Totally unredeemable and without any humor or generosity of spirit, F- -, would not see again. If you were similarly disappointed may I recommend Ambulance, a delight of a movie, or even the tedious but charming Uncharted?
posted by stellaluna at 8:44 PM on July 27, 2022

It struck me very much as the sort of film one would get when people accustomed to making superhero movies make an action thriller (and attempt to set up a blockbuster franchise instead of making a self-contained film). It tried to hold a tension between gritty and outlandish that felt kind of off.

I do wish that Fit had thrown the "boring" thing back in Lloyd's face after he made a big show of doing improvisational torture and then went straight to pulling out fingernails, the most cliched torture technique available.

The flare gun that somehow reloaded itself was a bit too much suspension of disbelief for me. Did no one on the set comment that flare guns only hold one round? Lloyd had a knife, so he just could have threatened Claire with that.

Even so, it was entertaining enough for the price of admission, well-shot if a little reliant on drone cameras, had some good set pieces and fun moments, but I don't think we need a Gray Man series.
posted by subocoyne at 10:37 AM on July 28, 2022

I've read some of the books, and seen some MCU movies (and some Netflix originals), so my expectations were probably about where they needed to be.

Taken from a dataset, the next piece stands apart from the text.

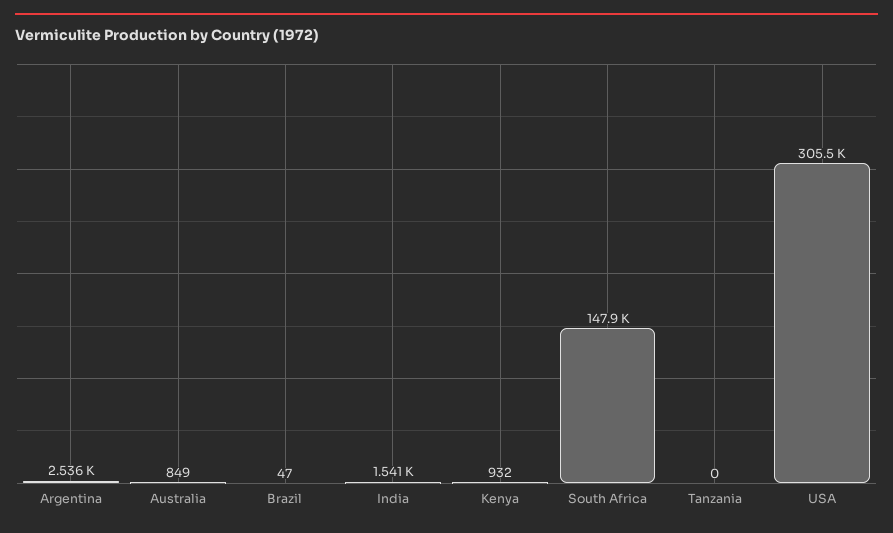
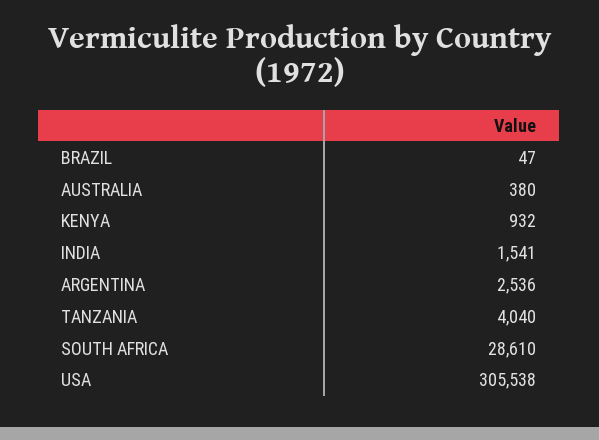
Australia: 849 -> 380
South Africa: 147900 -> 28610
Tanzania: 0 -> 4040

It's based on a novel (think of a point halfway between Jack Reacher and Jason Bourne and you'll be in the general area) by a guy who wrote four Jack Ryan books after Tom Clancy died.

Per Wikipedia, the movie lingered in development hell for almost a decade, and eight different people worked on the screenplay.

It was made to get a middling Rotten Tomatoes critics score, and much higher audience scores from a group of people that the Netflix algorithm thinks will like it. None of that is to say it's bad, but also that's a process that will reliably produce something in a range from, like, not-terrible to mediocre.

It's not a movie as much as it's a movie-shaped product, and it makes me think I should hurry up and write that listicle rating Netflix original action movies before somebody asks ChatGPT to do it.